= Kate Allenby (missionary) =

Australian missionary (1871–1931)

Kate Allenby (1871 - August 10, 1931) was an Australian missionary who primarily worked in India. She worked in the Queensland Baptist Missionary Society and founded the Mayurbhanj Mission later moved to Baripada. During her mission, she spread Christianity and education to many of the villages and tribes in India directing her work towards creating safe spaces for Women and Children. In India, she built multiple schools, an orphanage, and an asylum.

== Early life and education ==
Allenby was born in 1871 in Queensland, Australia. Her father, Joseph Allenby, was a hydropathist from Australia, and her mother, Mary Brady, was of Scottish descent but was originally from Ireland. She had an older brother who died 4 months before her birth. She grew up with Christian influence, as her family was a part of the Windsor Road Baptist Church. Her parents hoped her brother would become a minister; after his death, her parents pressured her to become a teacher to spread the gospel. Allenby had a younger sister who Allenby named Grace. Grace would work with Allenby in India.

After completing grade school she attended the University of Sydney. In university, she won the Fairfax Prize, an award for excellence in language studies. After University she studied under a homeopathic doctor, which eventually led her to take up nursing after she returned home from her first missionary trip.

== Mission ==
Sources:

When she was 16, Allenby had a “call from god” to go out and spread the gospel to foreign lands. Following her graduation from university, on November 15, she arrived in Noakhalij, India under the guidance of Miss Lee, a city mission worker. When she arrived, she learned Bengali and began to go into Indian communities and spread the gospel. She returned home after a traumatic event caused her to have a breakdown in which she was encouraged to leave her work.

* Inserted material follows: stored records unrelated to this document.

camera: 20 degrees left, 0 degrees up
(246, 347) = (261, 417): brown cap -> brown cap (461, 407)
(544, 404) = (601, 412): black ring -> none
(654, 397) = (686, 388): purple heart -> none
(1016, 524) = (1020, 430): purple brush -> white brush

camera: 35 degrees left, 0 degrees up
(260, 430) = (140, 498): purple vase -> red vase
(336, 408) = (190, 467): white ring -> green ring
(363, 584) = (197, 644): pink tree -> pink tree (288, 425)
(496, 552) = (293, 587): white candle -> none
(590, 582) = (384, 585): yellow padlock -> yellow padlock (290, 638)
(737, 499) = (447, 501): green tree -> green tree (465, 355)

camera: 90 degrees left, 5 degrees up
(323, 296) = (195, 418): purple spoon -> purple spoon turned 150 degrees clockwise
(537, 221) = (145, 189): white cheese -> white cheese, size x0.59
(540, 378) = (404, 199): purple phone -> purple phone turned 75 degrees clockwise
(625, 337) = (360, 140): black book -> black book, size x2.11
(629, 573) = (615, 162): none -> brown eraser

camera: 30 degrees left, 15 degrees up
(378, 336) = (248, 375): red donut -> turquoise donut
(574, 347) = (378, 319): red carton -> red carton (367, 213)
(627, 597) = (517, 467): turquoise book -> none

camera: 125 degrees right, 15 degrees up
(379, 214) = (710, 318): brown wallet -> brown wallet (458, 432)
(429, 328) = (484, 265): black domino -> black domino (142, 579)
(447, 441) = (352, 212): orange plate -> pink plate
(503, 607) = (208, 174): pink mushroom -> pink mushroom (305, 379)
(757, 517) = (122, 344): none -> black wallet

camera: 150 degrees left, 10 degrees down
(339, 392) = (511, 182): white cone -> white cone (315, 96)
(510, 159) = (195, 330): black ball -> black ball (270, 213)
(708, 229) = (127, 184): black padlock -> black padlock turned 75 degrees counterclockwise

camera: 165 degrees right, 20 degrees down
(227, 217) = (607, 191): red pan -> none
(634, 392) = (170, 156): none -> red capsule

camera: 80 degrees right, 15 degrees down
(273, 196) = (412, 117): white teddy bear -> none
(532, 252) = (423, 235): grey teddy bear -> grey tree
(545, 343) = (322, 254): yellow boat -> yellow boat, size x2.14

In December 1895, she arrived in Muyurbhanj, India after receiving a letter requesting her presence. Here in 1895 she founded the Evangelical Missionary Society of Mayurbhanj (EMSM). In Muyurbhanj, she went into villages and connected with women and children by sharing the gospel. Many of the women were very receptive and showed their admiration. Allenby built a home to nurse elders, but after the approval of the Mayurnunaj, she turned the home into an asylum. After the asylum was built she gained the support of Mission to Lepers to open the Leprosy House in 1896, which subsequently moved to Baripada in 1907.

As she continued going into communities to spread the word, she learned Oriya in order to reach more people. In these far communities, she often had a hard time navigating the land as she went on these missions by herself and there were no maps or any other resources. She also had little access to water and European food.

Many missionaries from all across Europe began to join her, and she built her first church in 1900. She hosted English classes and Sunday School for the surrounding villages. After her construction of the church, she built a school in Buripada that held English classes for boys and sewing classes for girls as well as taught them Christianity once a week.

After taking children into the mission house occasionally, and the famine in 1909, Allenby opened an orphanage at Rajabasa outside of Buripada in 1914.

== Death ==
After a fall in 1929, she refused to let doctors operate on her and her health worsened. On August 10, 1931, Allenby died from a stroke.